Editorial: Elephant ‘extremists’ in Seattle now feeling vindicated
Danny Westneat of the Seattle Times wrote a column, describing the history and relationship between elephant welfare activists and the zoo. Read the full column in the Seattle Times. Here is an excerpt:
Locally, the story is cringe-worthy. Berens revealed that Woodland Park Zoo has artificially inseminated the elephant Chai 112 times without a birth. Then there’s a sure sign the zoos know they have a problem. They are resorting to spin and PR campaigns to attack their critics.
Berens described one: When the Association of Zoos and Aquariums decided that, despite a soaring elephant death toll, they were going to “speak and act with a unified voice” in claiming the elephants were thriving. Central to the plan was marginalizing critics of elephant captivity as “extremists.”

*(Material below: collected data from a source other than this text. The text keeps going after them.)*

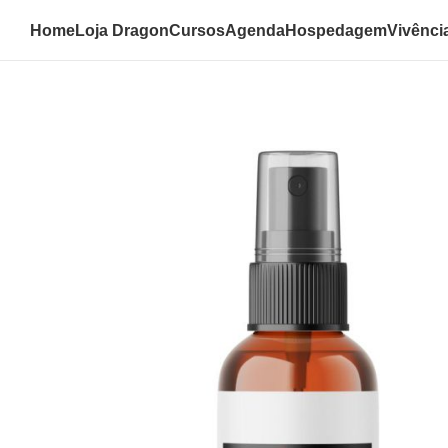
Home
Loja Dragon
Cursos
Agenda
Hospedagem
Vivênci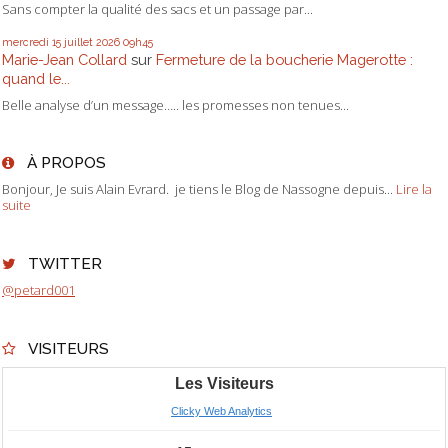
Sans compter la qualité des sacs et un passage par...
mercredi 15
juillet 2026
09h45
Marie-Jean Collard
sur
Fermeture de la boucherie Magerotte :
quand le...
Belle analyse d’un message….. les promesses non tenues...
À PROPOS
Bonjour, Je suis Alain Evrard. je tiens le Blog de Nassogne depuis...
Lire la
suite
TWITTER
@petard001
VISITEURS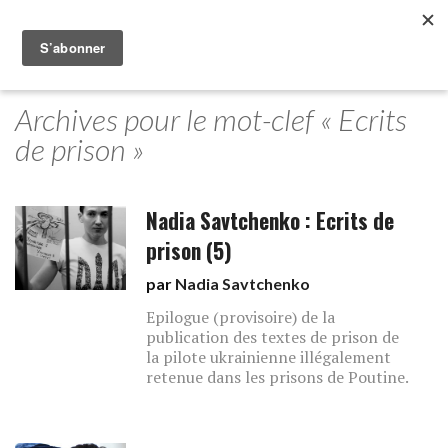
Archives pour le mot-clef « Ecrits
de prison »
Nadia Savtchenko : Ecrits de
prison (5)
par
Nadia Savtchenko
Epilogue (provisoire) de la
publication des textes de prison de
la pilote ukrainienne illégalement
retenue dans les prisons de Poutine.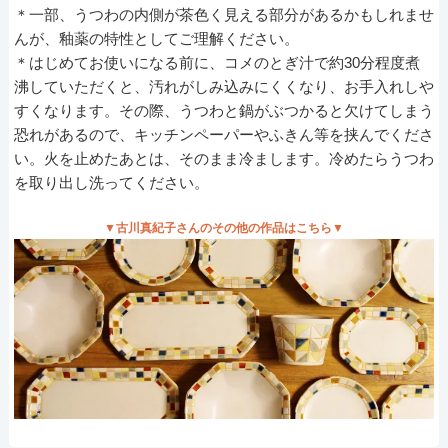
＊一部、うつわの内側が茶色く見える部分があるかもしれませ
んが、釉薬の特性としてご理解ください。
＊はじめてお使いになる前に、コメのとぎ汁で約30分程度煮
沸していただくと、汚れがしみ込みにくくなり、お手入れしや
すくなります。その際、うつわと鍋がぶつかると欠けてしまう
恐れがあるので、キッチンペーパーやふきん等を挟んでくださ
い。火を止めたあとは、そのまま冷まします。冷めたらうつわ
を取り出し洗ってください。
▼古川真紀子さんのその他の作品はこちら▼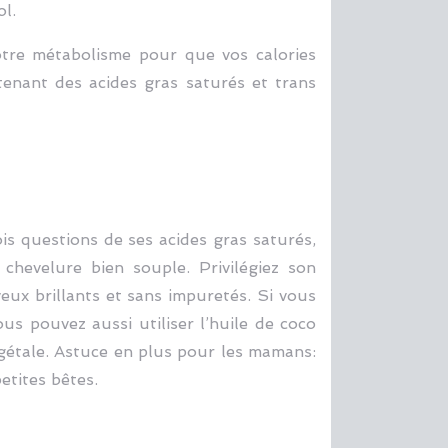
ol.
votre métabolisme pour que vos calories
tenant des acides gras saturés et trans
ois questions de ses acides gras saturés,
chevelure bien souple. Privilégiez son
eux brillants et sans impuretés. Si vous
ous pouvez aussi utiliser l’huile de coco
gétale. Astuce en plus pour les mamans:
etites bêtes.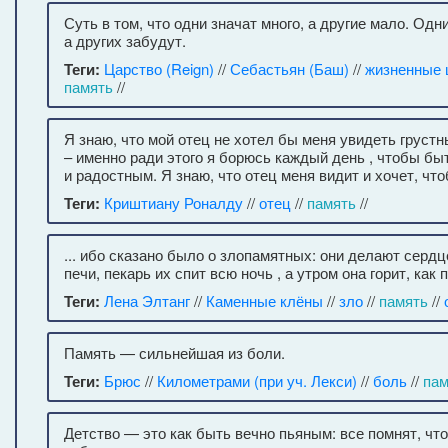
Суть в том, что одни значат много, а другие мало. Одн
а других забудут.
Теги:
Царство (Reign)
//
Себастьян (Баш)
//
жизненные 
память
//
Я знаю, что мой отец не хотел бы меня увидеть грус
– именно ради этого я борюсь каждый день , чтобы б
и радостным. Я знаю, что отец меня видит и хочет, чт
Теги:
Криштиану Роналду
//
отец
//
память
//
... ибо сказано было о злопамятных: они делают серд
печи, пекарь их спит всю ночь , а утром она горит, как 
Теги:
Лена Элтанг
//
Каменные клёны
//
зло
//
память
//
Память — сильнейшая из боли.
Теги:
Брюс
//
Километрами (при уч. Лекси)
//
боль
//
пам
Детство — это как быть вечно пьяным: все помнят, что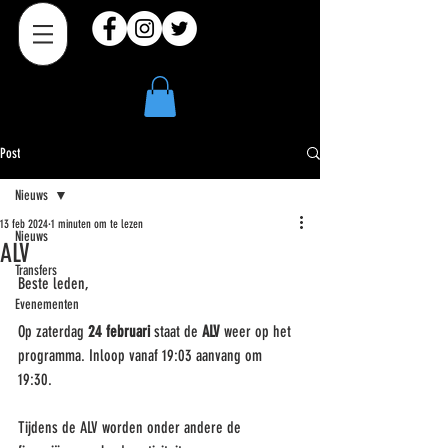
Post
Nieuws
13 feb 2024
1 minuten om te lezen
Nieuws
ALV
Transfers
Beste leden, 
Evenementen
Op zaterdag 
24 februari
 staat de 
ALV 
weer op het 
programma. Inloop vanaf 19:03 aanvang om 
19:30. 
Tijdens de ALV worden onder andere de 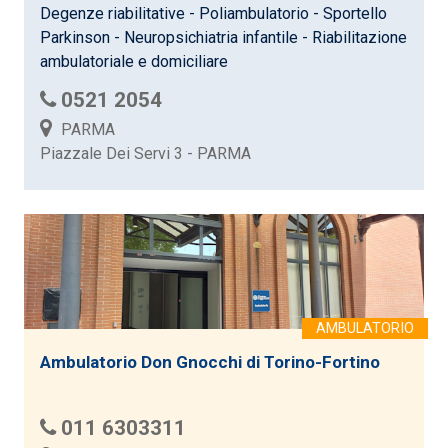
Degenze riabilitative - Poliambulatorio - Sportello
Parkinson - Neuropsichiatria infantile - Riabilitazione
ambulatoriale e domiciliare
0521 2054
PARMA
Piazzale Dei Servi 3 - PARMA
Ambulatorio Don Gnocchi di Torino-Fortino
011 6303311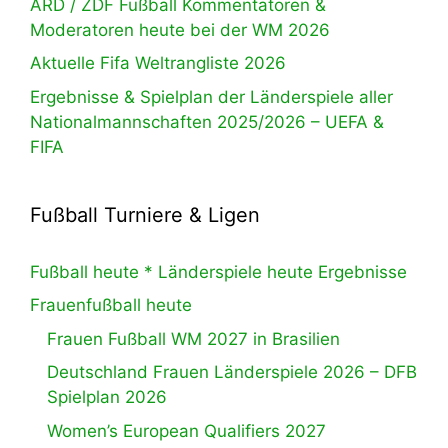
ARD / ZDF Fußball Kommentatoren &
Moderatoren heute bei der WM 2026
Aktuelle Fifa Weltrangliste 2026
Ergebnisse & Spielplan der Länderspiele aller
Nationalmannschaften 2025/2026 – UEFA &
FIFA
Fußball Turniere & Ligen
Fußball heute * Länderspiele heute Ergebnisse
Frauenfußball heute
Frauen Fußball WM 2027 in Brasilien
Deutschland Frauen Länderspiele 2026 – DFB
Spielplan 2026
Women’s European Qualifiers 2027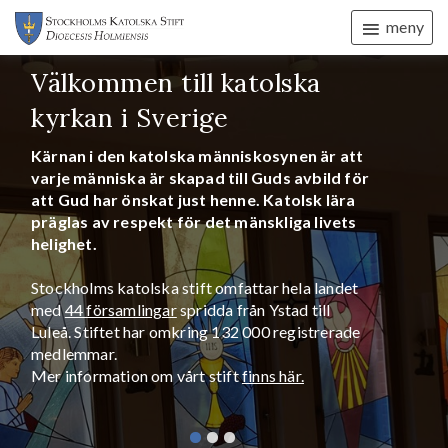
meny
Välkommen till katolska
kyrkan i Sverige
Kärnan i den katolska människosynen är att
varje människa är skapad till Guds avbild för
att Gud har önskat just henne. Katolsk lära
präglas av respekt för det mänskliga livets
helighet.
Stockholms katolska stift omfattar hela landet
med
44 församlingar
spridda från Ystad till
Luleå.
Stiftet har omkring 132 000 registrerade
medlemmar.
Mer information om vårt stift
finns här.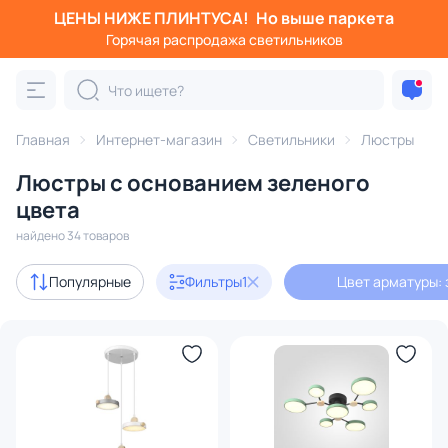
ЦЕНЫ НИЖЕ ПЛИНТУСА!
Но выше паркета
Фильтры
Горячая распродажа светильников
Цвет арматуры: зеленый
Категория:
Люстры
Главная
Интернет-магазин
Светильники
Люстры
Люстры с основанием зеленого
подвесные
потолочные
светодиодные
на штанге
цвета
найдено 34 товаров
Акции
3
Популярные
Фильтры
1
Цвет арматуры:
Дизайнерский свет
16
В наличии
32
Цена
От
До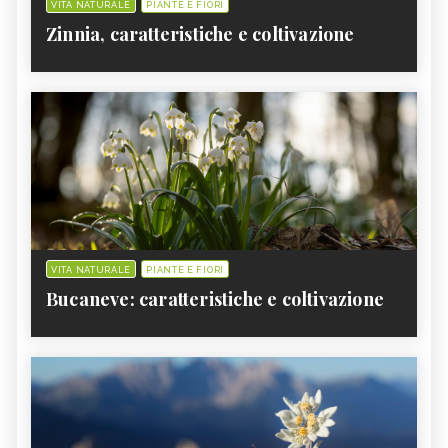
VITA NATURALE
PIANTE E FIORI
Zinnia, caratteristiche e coltivazione
VITA NATURALE
PIANTE E FIORI
Bucaneve: caratteristiche e coltivazione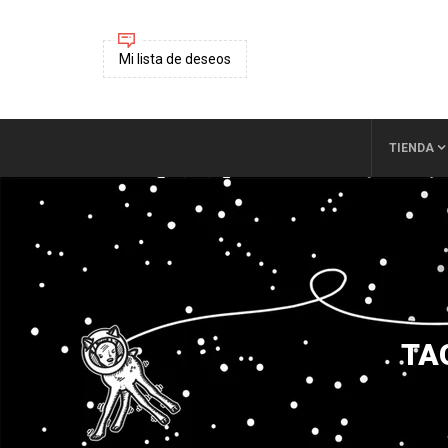
Mi lista de deseos
TIENDA
TA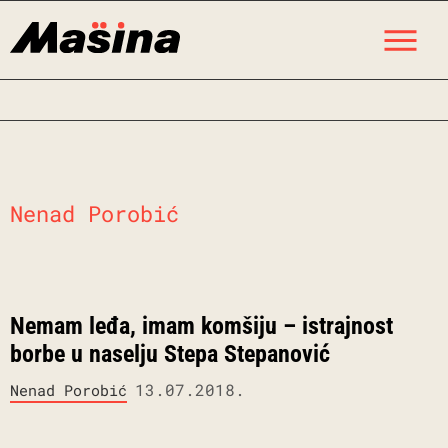
Skip
M
to
content
Nenad Porobić
Nemam leđa, imam komšiju – istrajnost
borbe u naselju Stepa Stepanović
13.07.2018.
Nenad Porobić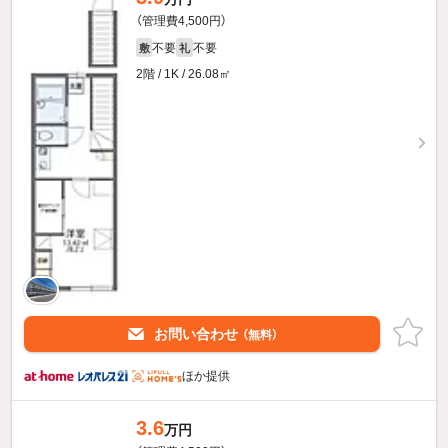
（管理費4,500円）
不要
不要
敷
礼
2階 / 1K / 26.08㎡
お問い合わせ
（無料）
ほか提供
3.6
万円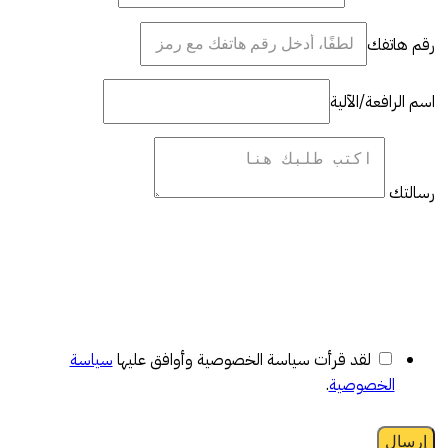
رقم هاتفك
اسم الرافعة/الآلية
رسالتك
لقد قرأت سياسة الخصوصية وأوافق عليها
سياسة
الخصوصية
.
إرسال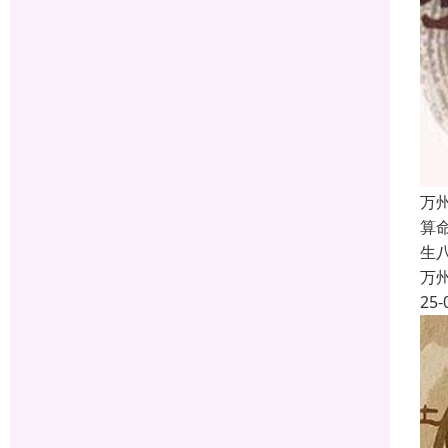
万
算
生
万
25-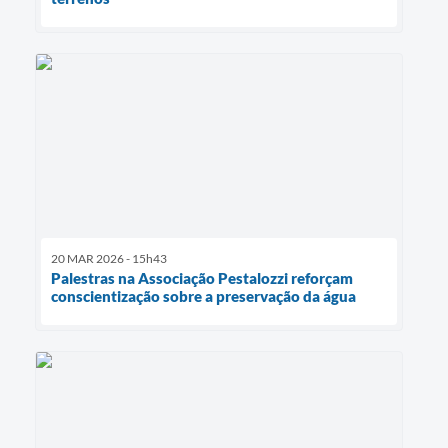
20 MAR 2026 - 15h43
Palestras na Associação Pestalozzi reforçam
conscientização sobre a preservação da água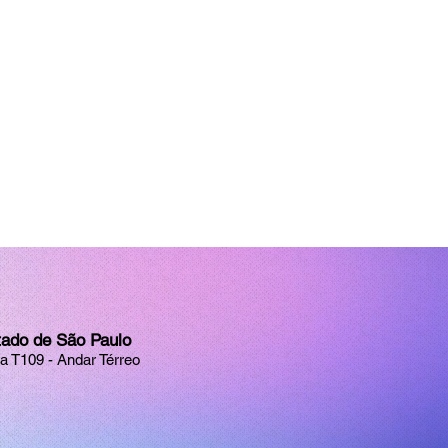
tado de São Paulo
la T109 - Andar Térreo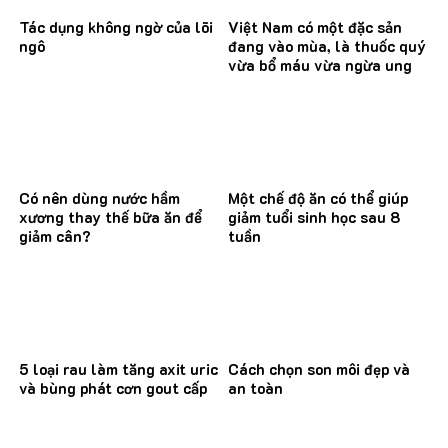
Tác dụng không ngờ của lõi
Việt Nam có một đặc sản
ngô
đang vào mùa, là thuốc quý
vừa bổ máu vừa ngừa ung
thư
Có nên dùng nước hầm
Một chế độ ăn có thể giúp
xương thay thế bữa ăn để
giảm tuổi sinh học sau 8
giảm cân?
tuần
5 loại rau làm tăng axit uric
Cách chọn son môi đẹp và
và bùng phát cơn gout cấp
an toàn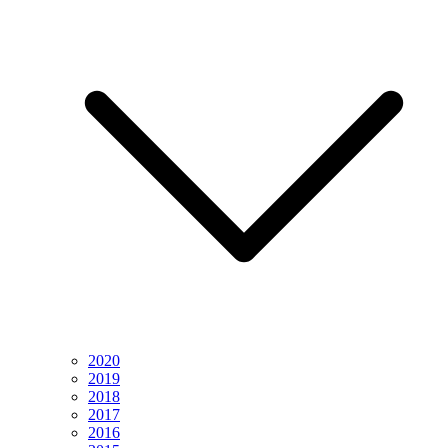
2020
2019
2018
2017
2016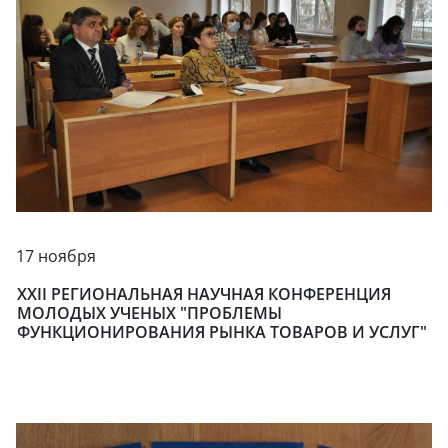
17 ноября
XXII РЕГИОНАЛЬНАЯ НАУЧНАЯ КОНФЕРЕНЦИЯ
МОЛОДЫХ УЧЕНЫХ "ПРОБЛЕМЫ
ФУНКЦИОНИРОВАНИЯ РЫНКА ТОВАРОВ И УСЛУГ"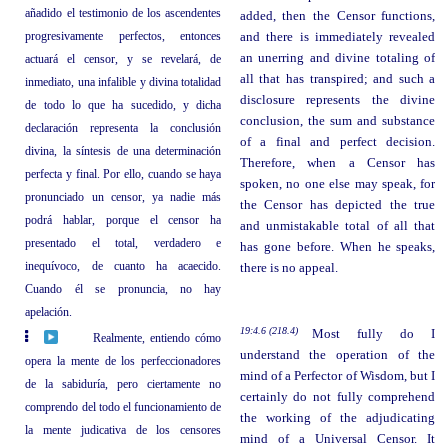
añadido el testimonio de los ascendentes
added, then the Censor functions,
progresivamente perfectos, entonces
and there is immediately revealed
an unerring and divine totaling of
actuará el censor, y se revelará, de
all that has transpired; and such a
inmediato, una infalible y divina totalidad
disclosure represents the divine
de todo lo que ha sucedido, y dicha
conclusion, the sum and substance
declaración representa la conclusión
of a final and perfect decision.
divina, la síntesis de una determinación
Therefore, when a Censor has
perfecta y final. Por ello, cuando se haya
spoken, no one else may speak, for
pronunciado un censor, ya nadie más
the Censor has depicted the true
podrá hablar, porque el censor ha
and unmistakable total of all that
presentado el total, verdadero e
has gone before. When he speaks,
inequívoco, de cuanto ha acaecido.
there is no appeal.
Cuando él se pronuncia, no hay
apelación.
19:4.6 (218.4)
Most fully do I
Realmente, entiendo cómo
understand the operation of the
opera la mente de los perfeccionadores
mind of a Perfector of Wisdom, but I
de la sabiduría, pero ciertamente no
certainly do not fully comprehend
comprendo del todo el funcionamiento de
the working of the adjudicating
la mente judicativa de los censores
mind of a Universal Censor. It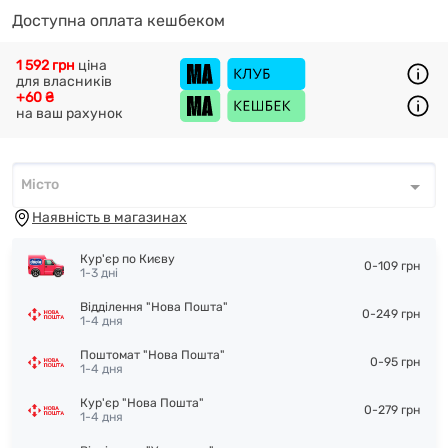
Доступна оплата кешбеком
1 592 грн
ціна
для власників
+60 ₴
на ваш рахунок
Місто
Місто
*
Наявність в магазинах
Кур'єр по Києву
0-109 грн
1-3 дні
Відділення "Нова Пошта"
0-249 грн
1-4 дня
Поштомат "Нова Пошта"
0-95 грн
1-4 дня
Кур'єр "Нова Пошта"
0-279 грн
1-4 дня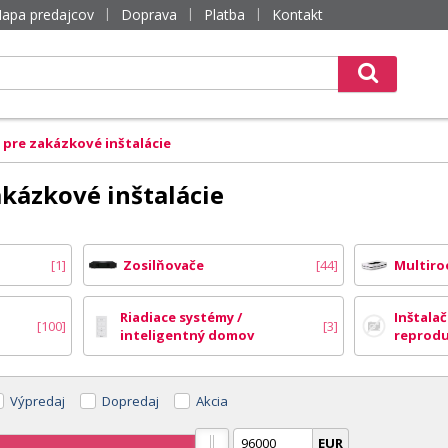
apa predajcov
Doprava
Platba
Kontakt
 pre zakázkové inštalácie
kázkové inštalácie
1
Zosilňovače
44
Multiro
Riadiace systémy /
Inštala
100
3
inteligentný domov
reprod
Výpredaj
Dopredaj
Akcia
EUR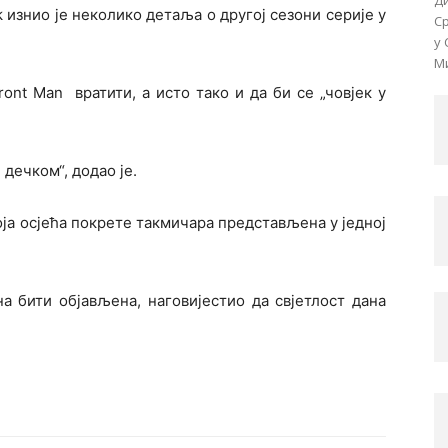
Д
знио је неколико детаља о другој сезони серије у
Ср
у 
Ми
ront Man вратити, а исто тако и да би се „човјек у
дечком“, додао је.
ја осјећа покрете такмичара представљена у једној
а бити објављена, наговијестио да свјетлост дана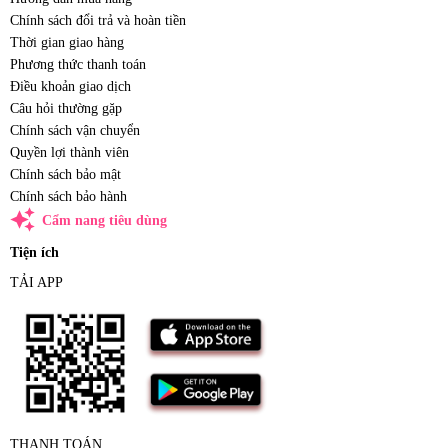
Chính sách đổi trả và hoàn tiền
Thời gian giao hàng
Phương thức thanh toán
Điều khoản giao dịch
Câu hỏi thường gặp
Chính sách vận chuyển
Quyền lợi thành viên
Chính sách bảo mật
Chính sách bảo hành
auto_awesome
Cẩm nang tiêu dùng
Tiện ích
TẢI APP
THANH TOÁN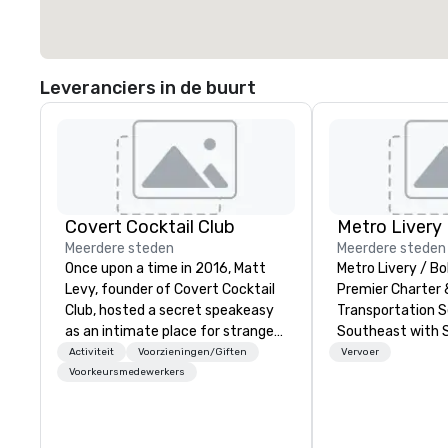
Leveranciers in de buurt
Covert Cocktail Club
Metro Livery
Meerdere steden
Meerdere steden
Once upon a time in 2016, Matt
Metro Livery / Bo
Levy, founder of Covert Cocktail
Premier Charter 
Club, hosted a secret speakeasy
Transportation S
as an intimate place for strangers
Southeast with 
to gather in his home. The only
Reliability Whether you're planning
Activiteit
Voorzieningen/Giften
Vervoer
way to find out about it was via
a corporate retr
Voorkeursmedewerkers
word of mouth. No address was
celebration, musi
given, the only clue being a sign
sporting event, 
placed in the window, “Cocktails
delivers seamles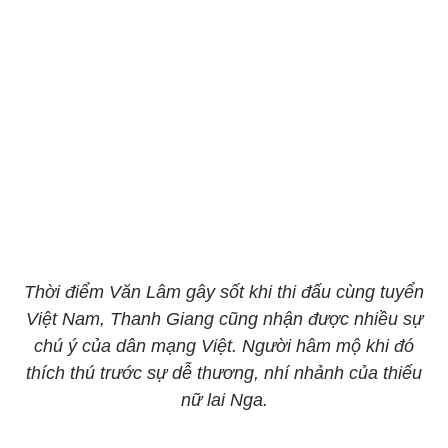
Thời điểm Văn Lâm gây sốt khi thi đấu cùng tuyển
Việt Nam, Thanh Giang cũng nhận được nhiều sự
chú ý của dân mạng Việt. Người hâm mộ khi đó
thích thú trước sự dễ thương, nhí nhảnh của thiếu
nữ lai Nga.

It wasn’t long before that was put into action here. A member of the Woodland Park Zoo board used that exact phrasing in a letter to the Seattle City Council, which Fortgang shared with me. It claimed activists here were essentially a front for an “organized, well-funded movement by animal rights extremist groups” with the sole mission to “attack zoos.”
One councilman, Richard Conlin, fired back. He scolded the zoo for using “the pejorative ‘extremist’ ” as a blunt instrument to beat down legitimate questions.
This column is in part a reaction to the recent Seattle Times multi-part expose on the WPZ elephants.